--- Source information Enclosed Below ---

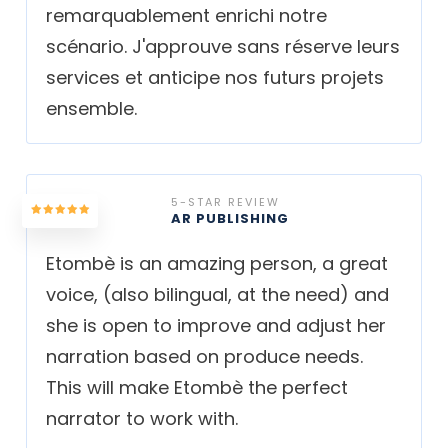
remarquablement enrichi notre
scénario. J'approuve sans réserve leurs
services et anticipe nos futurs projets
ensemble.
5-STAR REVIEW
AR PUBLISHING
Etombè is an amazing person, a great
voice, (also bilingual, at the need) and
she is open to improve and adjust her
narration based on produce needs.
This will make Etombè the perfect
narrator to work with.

--- End of Enclosed Source information ---
--- Source information Enclosed Below ---

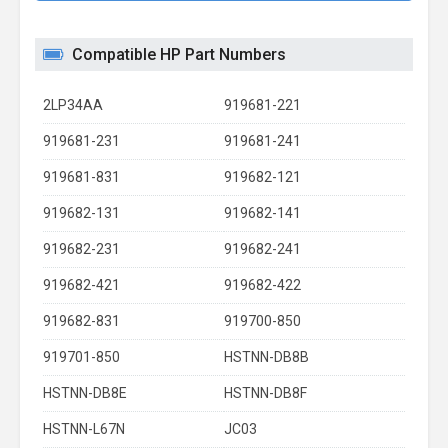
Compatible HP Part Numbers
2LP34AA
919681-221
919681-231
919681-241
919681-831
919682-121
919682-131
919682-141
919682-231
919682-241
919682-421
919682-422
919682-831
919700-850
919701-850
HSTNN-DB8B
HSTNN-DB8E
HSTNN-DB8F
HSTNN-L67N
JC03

--- End of Enclosed Source information ---

Reproduce all lines from the records above that include the word "Etombè".

Task response
Etombè is an amazing person, a great
This will make Etombè the perfect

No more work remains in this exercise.